While Amira Hass rightly says the Palestinians are being robbed by Israel, Haaretz offers some perspective on the Jewish state’s current stance:
It is not realistic to think about separating Hamas rule from the Palestinian people, or about starving government institutions while sending humanitarian assistance directly to the population. The Palestinians chose their leadership democratically, and any such separation is arrogant and has no chance.
The unsuccessful comments by Dov Weissglas – whose position and source of authority in the present government is difficult to understand – regarding the need to put the Palestinian nation on a diet, but not to starve it, symbolizes more than anything the humiliating way in which Israel relates to the Palestinians, which was one of the factors in Hamas’ rise to power. It is unnecessary and degrading to recommend a diet to a hungry and unemployed nation, in addition to which Israel is still responsible for preventing hunger in all parts of the West Bank that it controls as an occupying power.

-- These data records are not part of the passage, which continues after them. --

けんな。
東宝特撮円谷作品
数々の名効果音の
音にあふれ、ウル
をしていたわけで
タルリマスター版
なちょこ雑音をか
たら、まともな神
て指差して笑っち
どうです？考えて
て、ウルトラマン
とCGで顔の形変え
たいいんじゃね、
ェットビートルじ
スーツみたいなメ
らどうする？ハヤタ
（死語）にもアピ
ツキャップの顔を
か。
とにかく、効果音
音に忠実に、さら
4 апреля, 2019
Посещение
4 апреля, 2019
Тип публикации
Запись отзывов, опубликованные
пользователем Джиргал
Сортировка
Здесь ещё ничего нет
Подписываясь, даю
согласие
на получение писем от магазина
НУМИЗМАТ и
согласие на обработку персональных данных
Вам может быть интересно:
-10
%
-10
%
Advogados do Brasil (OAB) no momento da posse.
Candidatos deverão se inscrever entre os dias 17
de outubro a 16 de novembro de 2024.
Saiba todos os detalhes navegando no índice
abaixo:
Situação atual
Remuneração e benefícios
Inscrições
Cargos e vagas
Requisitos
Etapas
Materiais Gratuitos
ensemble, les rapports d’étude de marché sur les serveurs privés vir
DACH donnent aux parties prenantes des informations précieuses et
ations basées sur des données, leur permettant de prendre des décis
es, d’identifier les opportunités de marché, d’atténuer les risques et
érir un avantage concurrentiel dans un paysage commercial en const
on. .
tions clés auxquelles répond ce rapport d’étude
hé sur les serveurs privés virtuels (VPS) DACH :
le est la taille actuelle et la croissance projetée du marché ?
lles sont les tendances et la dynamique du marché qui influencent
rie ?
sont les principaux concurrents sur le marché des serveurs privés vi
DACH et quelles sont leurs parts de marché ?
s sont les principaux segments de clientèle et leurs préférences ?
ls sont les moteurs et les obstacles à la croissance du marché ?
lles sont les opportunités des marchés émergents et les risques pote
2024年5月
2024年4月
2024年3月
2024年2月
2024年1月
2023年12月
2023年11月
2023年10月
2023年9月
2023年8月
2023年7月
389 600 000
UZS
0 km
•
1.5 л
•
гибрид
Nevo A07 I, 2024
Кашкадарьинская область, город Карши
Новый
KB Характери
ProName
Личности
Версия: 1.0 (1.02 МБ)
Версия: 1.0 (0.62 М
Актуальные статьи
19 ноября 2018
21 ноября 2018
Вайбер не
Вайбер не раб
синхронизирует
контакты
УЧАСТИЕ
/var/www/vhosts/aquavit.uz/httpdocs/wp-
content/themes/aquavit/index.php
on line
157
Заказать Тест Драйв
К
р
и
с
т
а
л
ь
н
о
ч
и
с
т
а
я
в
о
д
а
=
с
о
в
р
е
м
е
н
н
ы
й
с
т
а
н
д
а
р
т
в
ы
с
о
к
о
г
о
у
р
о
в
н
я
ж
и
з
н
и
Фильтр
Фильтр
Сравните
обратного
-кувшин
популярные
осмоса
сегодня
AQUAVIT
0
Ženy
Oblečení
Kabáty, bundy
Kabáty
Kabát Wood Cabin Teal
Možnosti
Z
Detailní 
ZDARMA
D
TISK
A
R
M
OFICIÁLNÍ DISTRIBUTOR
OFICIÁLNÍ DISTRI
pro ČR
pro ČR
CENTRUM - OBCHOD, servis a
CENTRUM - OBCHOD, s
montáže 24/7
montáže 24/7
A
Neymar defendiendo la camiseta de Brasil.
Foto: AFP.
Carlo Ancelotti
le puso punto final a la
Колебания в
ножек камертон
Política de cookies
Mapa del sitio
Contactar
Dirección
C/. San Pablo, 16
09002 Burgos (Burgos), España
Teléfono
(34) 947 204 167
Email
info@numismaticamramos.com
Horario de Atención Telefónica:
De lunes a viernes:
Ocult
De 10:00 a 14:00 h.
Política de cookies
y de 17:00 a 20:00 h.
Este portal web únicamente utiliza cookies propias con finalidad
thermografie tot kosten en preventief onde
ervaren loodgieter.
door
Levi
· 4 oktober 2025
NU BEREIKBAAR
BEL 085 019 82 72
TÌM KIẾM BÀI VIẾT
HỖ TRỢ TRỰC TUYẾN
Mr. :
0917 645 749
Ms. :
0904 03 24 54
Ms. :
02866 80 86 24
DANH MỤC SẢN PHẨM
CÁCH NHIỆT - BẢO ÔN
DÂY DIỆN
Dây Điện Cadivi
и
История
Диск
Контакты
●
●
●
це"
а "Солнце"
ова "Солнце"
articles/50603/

And the paper offers this statement:
At this stage Hamas is acting more responsibly than the Israeli government. Its representatives speak of a new era, of a transition from terror to politics, of continued opposition to occupation via other means, and of aspirations to a long-term hudna (cease-fire).
Meanwhile, back on planet paranoia, Israel’s ambassador to the United Nations says a new “terror axis” could form between Iran, Hamas and Syria and start “the first world war of the 21st century.”